Koran-koran Senegal gelap di tengah peringatan kebebasan pers

Para penumpang Senegal yang berharap untuk membaca berita di perjalanan ke tempat kerja mereka kecewa pada hari Selasa – sebagian besar surat kabar nasional menolak untuk diterbitkan sebagai protes terhadap apa yang mereka lihat sebagai penyusutan kebebasan media di bawah pemerintahan baru.

Media mengalami “salah satu hari tergelap dalam sejarahnya,” kata Dewan Distributor dan Penerbit Pers lokal (CDEPS).

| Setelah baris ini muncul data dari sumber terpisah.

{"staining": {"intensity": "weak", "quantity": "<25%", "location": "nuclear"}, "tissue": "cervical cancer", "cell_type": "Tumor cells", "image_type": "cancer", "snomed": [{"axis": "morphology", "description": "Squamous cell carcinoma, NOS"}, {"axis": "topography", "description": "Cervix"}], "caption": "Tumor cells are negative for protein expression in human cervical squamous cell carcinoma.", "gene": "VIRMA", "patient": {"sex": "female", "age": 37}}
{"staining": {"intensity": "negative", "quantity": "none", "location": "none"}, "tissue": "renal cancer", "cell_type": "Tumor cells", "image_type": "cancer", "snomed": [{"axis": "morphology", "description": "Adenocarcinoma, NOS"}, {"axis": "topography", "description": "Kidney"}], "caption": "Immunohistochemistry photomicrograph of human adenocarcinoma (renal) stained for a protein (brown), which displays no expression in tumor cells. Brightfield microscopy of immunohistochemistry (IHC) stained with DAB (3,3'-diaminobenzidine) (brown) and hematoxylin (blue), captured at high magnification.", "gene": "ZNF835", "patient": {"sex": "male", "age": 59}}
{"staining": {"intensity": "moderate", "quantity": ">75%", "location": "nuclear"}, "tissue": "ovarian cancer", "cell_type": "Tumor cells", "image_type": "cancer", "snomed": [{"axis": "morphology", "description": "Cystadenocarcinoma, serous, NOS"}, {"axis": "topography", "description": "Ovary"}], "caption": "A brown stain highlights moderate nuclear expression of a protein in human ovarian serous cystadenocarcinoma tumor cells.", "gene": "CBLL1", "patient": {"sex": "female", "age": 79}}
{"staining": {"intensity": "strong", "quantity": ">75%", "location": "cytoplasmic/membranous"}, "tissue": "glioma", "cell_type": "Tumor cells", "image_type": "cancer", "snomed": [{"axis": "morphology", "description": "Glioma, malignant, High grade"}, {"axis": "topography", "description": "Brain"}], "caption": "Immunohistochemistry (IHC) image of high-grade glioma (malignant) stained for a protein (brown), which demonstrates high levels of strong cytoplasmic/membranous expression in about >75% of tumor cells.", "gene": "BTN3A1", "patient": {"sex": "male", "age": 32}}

Mereka menuduh pemerintah – yang dipimpin oleh mantan politisi oposisi – membekukan rekening bank perusahaan media dan menyita peralatan mereka atas dugaan tidak membayar pajak.

Pejabat membenarkan tindakan keras tersebut dengan mengatakan bahwa mereka mencoba mengakhiri praktik-praktik yang menyebabkan pembebasan keuangan dan pengelolaan yang buruk dalam industri media.

Presiden Bassirou Diomaye Faye naik ke tampuk kekuasaan pada bulan Maret setelah mengalahkan kandidat koalisi pemerintah dalam pemilihan.

Kenaikannya ke tampuk kekuasaan datang setelah oposisi mengadakan protes besar-besaran untuk menuntut pemilihan yang kemudian Presiden Macky Sall menunda dalam apa yang dikritiknya sebagai upaya untuk berkuasa.

Sebagai bagian dari pemboikotan media pada hari Selasa, surat kabar dipajang di kios berita tanpa isi di dalamnya. Edisi tersebut hanya terdiri dari sampul hitam yang bertuliskan “journée sans presse” (bahasa Prancis untuk “hari tanpa pers”) dan gambar tiga tinju yang menggenggam pensil.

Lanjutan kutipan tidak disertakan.